Each is like two people with good intentions who keep getting out of rhythm and stepping on each other’s toes.
As they see this dance, the couple can see it as the enemy and not each other.
Then we explore the core emotions behind their hurt and, in many cases, some key attachment moments, which is a moment of high stress where your partner was not there for you and continue to cause issues years after they happened as the crack is still there.
Once these can be heard and acknowledged, healing can start.
As the emotionally focused couples therapy progresses, the core vulnerable emotions and needs are expressed, and a new sense of safety and support is established.
Emotionally focused couples therapy is like the builder coming in to stabilise the building again. Once that’s done, it’s easy to add flowers, paintings and even an extension to make it your cosy home.
I often get asked why I selected to train in emotionally focused couples therapy, and my answer is simple.
Of the different modalities, emotionally focused couples therapy is the only couples therapy that has been scientifically proven to work consistently. More than 70% of couples report long term changes and improvements.
That’s incredible, considering most people come to us at the end when they are at their worst and ready to split up.
No other couples therapy can boost such a success rate of the scientific scrutiny that emotionally focused couples therapy has been through.
Some great book to read before going to emotionally focused couples therapy is a book called “Hold me tight” by Sue Johnson.
She is the founds of emotionally focused couples therapy, and her book will give you a great idea of how you can use these tools, and it will help you get more out of couples therapy.
The 3 daemon dialogues that tend to play out in relationships are:
This is attack-attack conversation couples have that has no end to it.
They rattle off accusations at each other while standing at their separate corners, pre-empting the next blow.
Both partners focus on being “right” instead of understanding the other’s perspective.
This tends to escalate stress, conflict and distance between the couples.
This is the attack-withdraw pattern.
This is the classical anxious and avoidant attachment clash.
In this pattern, one partner will pursue by making demands, controlling or criticising.
The other partner often finds themselves trying to defend him or herself until they feel helpless or overwhelmed, at which point they withdraw.
This makes the critical partner feel unheard, so they tend to chase more and become more vital and resentful.

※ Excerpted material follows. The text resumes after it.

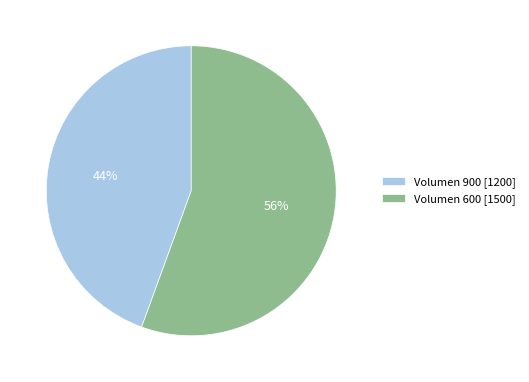

What is the ratio of the value at Volumen 900 to the value at Volumen 600?

0.8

The cycle of criticism and withdrawal continues until they both give up getting what they want, and the next stage tends to follow.
If the Protest Polka or the attach-withdraw pattern has been going on for a long time, both partners may begin to feel hopeless and give up.
The third pattern of withdraw-withdraw starts to emerge.
This is where both partners step back to escape from the hurt, devastation and despair.
No one is reaching out, and no one is taking risks.
They are barely connecting at all.
This is the stage most people come to emotionally focused couples therapy; however, it’s also when it’s hardest to rescue the relationship as little emotional goodwill is left in the emotional bank account.
If you find yourself stuck in any of these 3 daemon dialogues, I would recommend emotionally focused couples therapy sooner rather than later.
The longer you wait, the harder it will be to fix, and few things are more painful, time-consuming and costly both emotionally and financially than a marriage breakdown.